I have been writing criticism since I was a Mass Communication student in Silliman University, starting with a column I named “Cynosure for Attila”—which belied the arrogance typical of one so young. I thought that what I had to say could be sword or wand, depending on my mood, and it was directed to what I considered to be a small world populated by philistines, for which I must have thought of myself as a kind of messiah. (How arrogant I was, and how young.) In the mid-1990s, I wrote a review of a local production of West Side Story, directed by Evelyn Aldecoa, in The Weekly Sillimanian. It did a perfect demolition job calculated to hurt—but not a day that had passed since then have I not regretted the poison of those words I penned. It severed a professional relationship, which also had repercussions on so many people that lasted for years. Only very recently were many of those broken bridges healed. In time, Ma’am Evelyn forgave me. In time. A few short years before she died, she cast me in an unstaged production of South Pacific, and I also worked with her on the program and marketing of 2010’s Godspell. In time.

I’ve thought about that episode often—and whenever I’d write a scathing review in this space, I’d think about the matter for a few days, and I eventually ask myself: What for? To wield words with such bludgeoning effect is power given only to a privileged few. I should have a perfectly good reason for snark. When my columns evolved to spaces that reviewed not only shows and music and film but also food, I realized just how unbearable the responsibility was. Everywhere I went, people expected me to say something—about their show, about their food, whatever—but what if I did not like any of these?
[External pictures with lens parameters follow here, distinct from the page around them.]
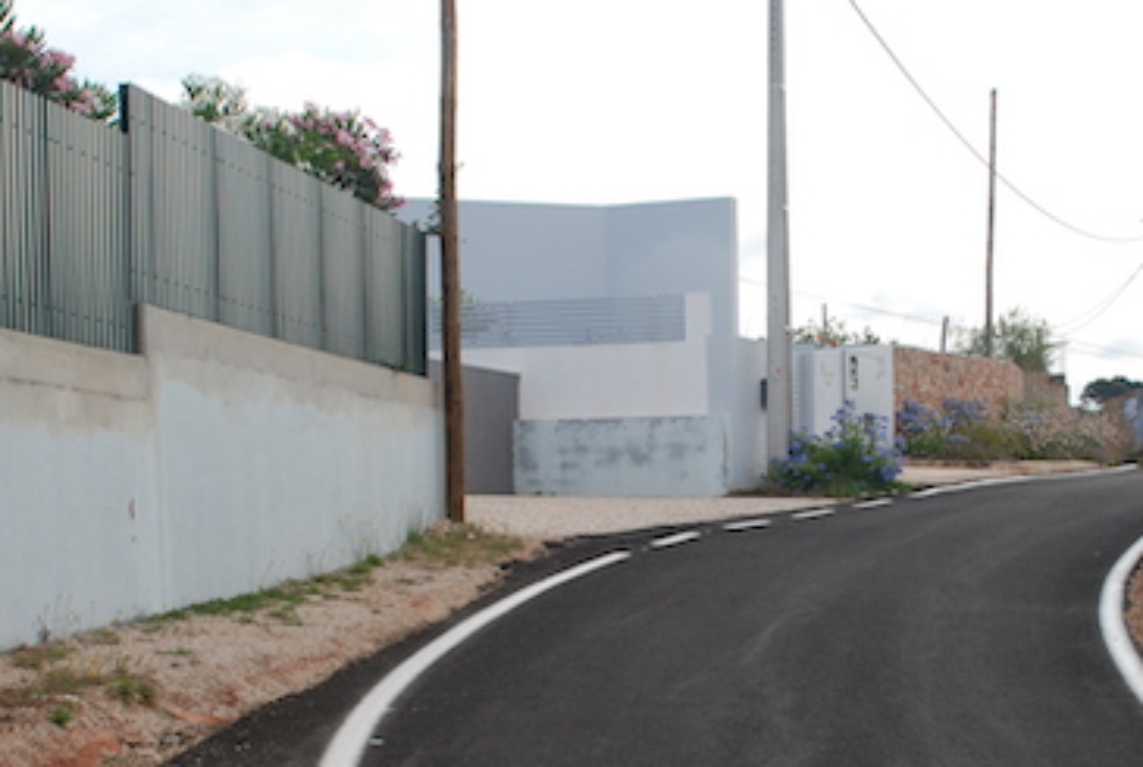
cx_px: 755
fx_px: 2195
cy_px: 595
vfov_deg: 19.7
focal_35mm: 69
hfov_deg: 29.0
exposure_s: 1/200
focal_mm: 24
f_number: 9
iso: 250
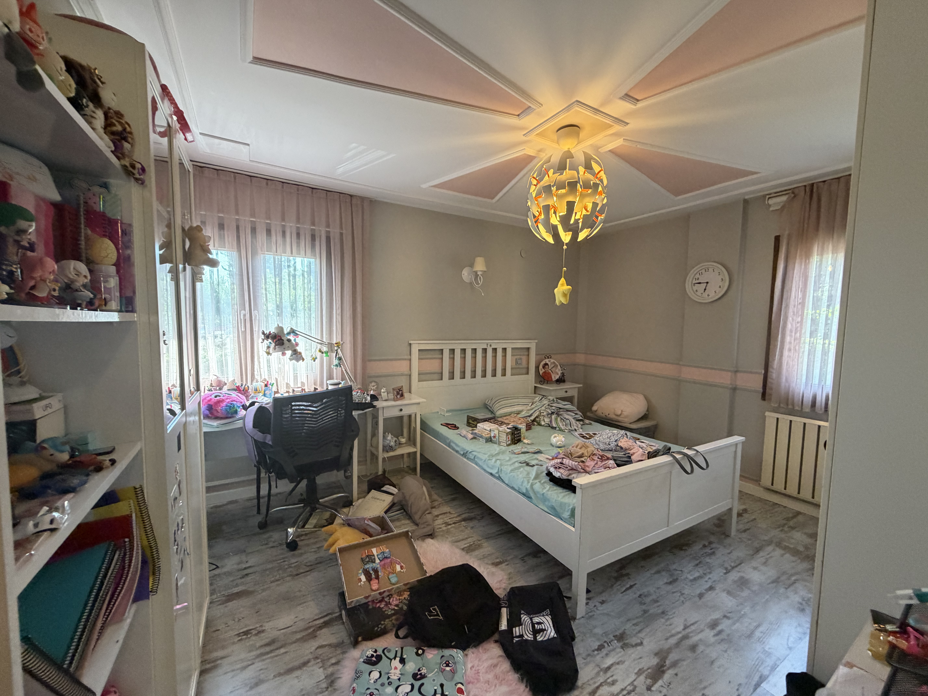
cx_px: 464
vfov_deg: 85.7
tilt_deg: -4.2
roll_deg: -0.2
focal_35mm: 14
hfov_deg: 102.1
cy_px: 348
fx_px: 375
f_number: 2.2
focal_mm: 2.22
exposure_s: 1/50
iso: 250
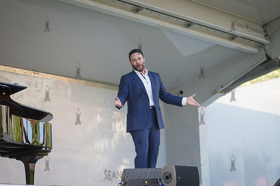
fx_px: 772
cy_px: 92
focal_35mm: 99
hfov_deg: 20.6
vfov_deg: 13.7
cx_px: 141
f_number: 3.5
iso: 500
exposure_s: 1/640
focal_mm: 92
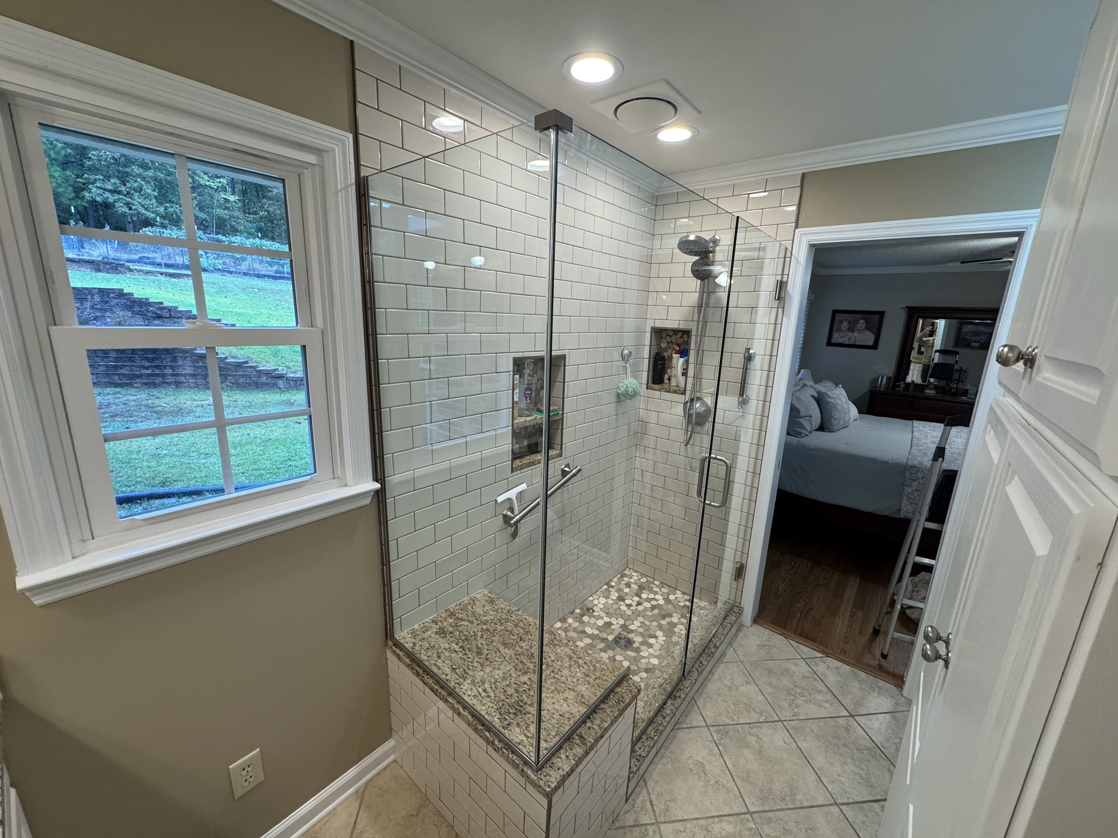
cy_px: 419
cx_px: 559
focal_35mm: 14
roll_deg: -2.3
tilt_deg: -13.3
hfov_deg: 102.1
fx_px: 452
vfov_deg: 85.7
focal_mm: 2.22
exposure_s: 1/120
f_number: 2.2
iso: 250
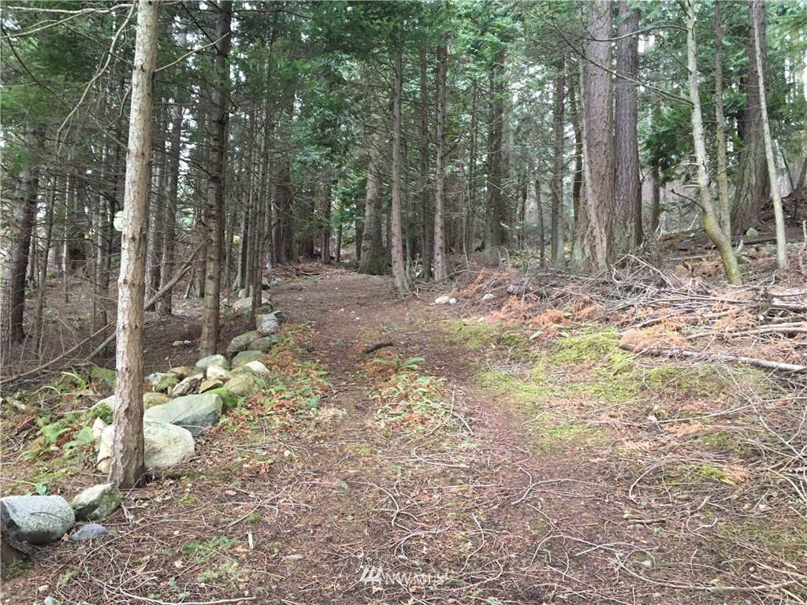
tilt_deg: +6.7
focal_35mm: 29
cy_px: 302
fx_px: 676
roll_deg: -3.1
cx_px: 404
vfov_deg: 48.2
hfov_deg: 61.7
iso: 125
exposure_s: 1/30
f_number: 2.2
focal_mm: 4.15
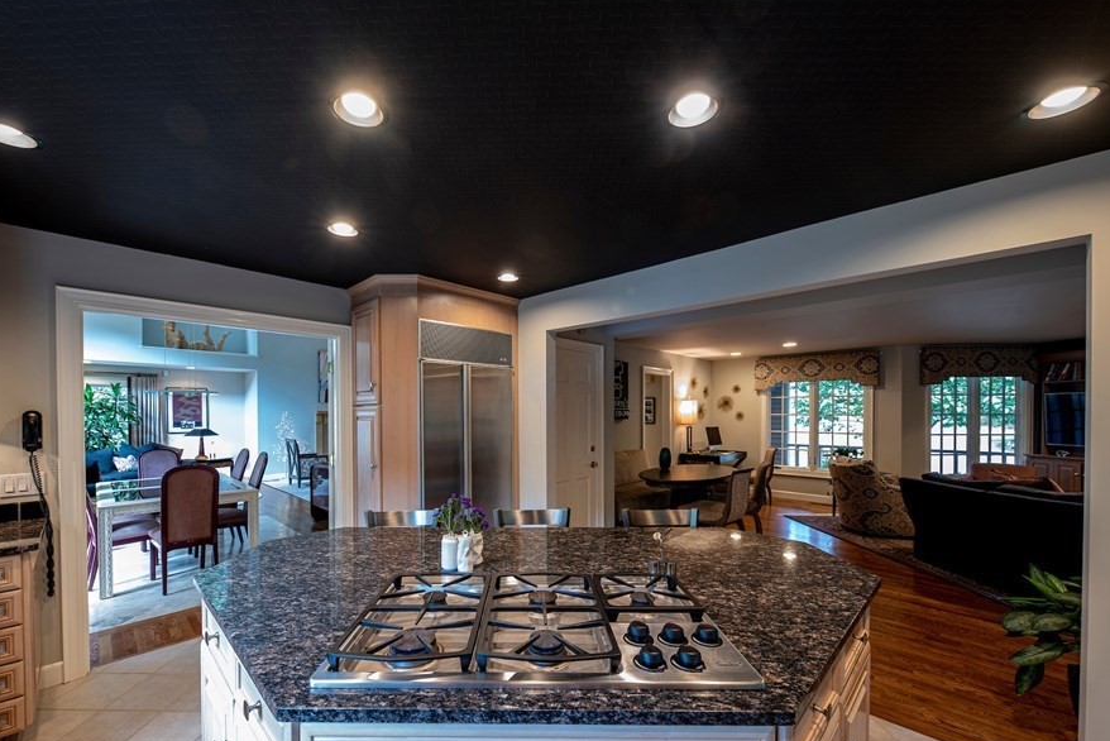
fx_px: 432
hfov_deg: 104.1
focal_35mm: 14
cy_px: 419
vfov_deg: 80.8
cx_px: 518
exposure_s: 1
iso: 200
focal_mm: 12
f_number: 8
The late film critic Alexis Tioseco grappled with this question once and came to a conclusion, which formed the core of his kind of criticism. He realized he could use his words to champion what he loved—and if he didn’t like something, he wouldn’t write anything at all. His silence was the ultimate arbitration of a work done badly. And I did that for a while, and even championed in my columns the many artists I felt deserved the spotlight, no matter how briefly it shone on them. I wrote about them because I loved their works, and I believed in what they could do.



This bit of monologue from food critic Anton Ego in Brad Bird’s brilliant Ratatouille (2007) is still the best approximation of what criticism is and should be about: “In many ways, the work of a critic is easy. We risk very little, yet enjoy a position over those who offer up their work and their selves to our judgment. We thrive on negative criticism, which is fun to write and to read. But the bitter truth we critics must face, is that in the grand scheme of things, the average piece of junk is probably more meaningful than our criticism designating it so. But there are times when a critic truly risks something, and that is in the discovery and defense of the ‘new.’ The world is often unkind to new talent, new creations. The new needs friends…” That last bit rings true, and I shall strive to always remember this.

I’m going back to regular column-writing, because there are many new things that deserve friendlier pens.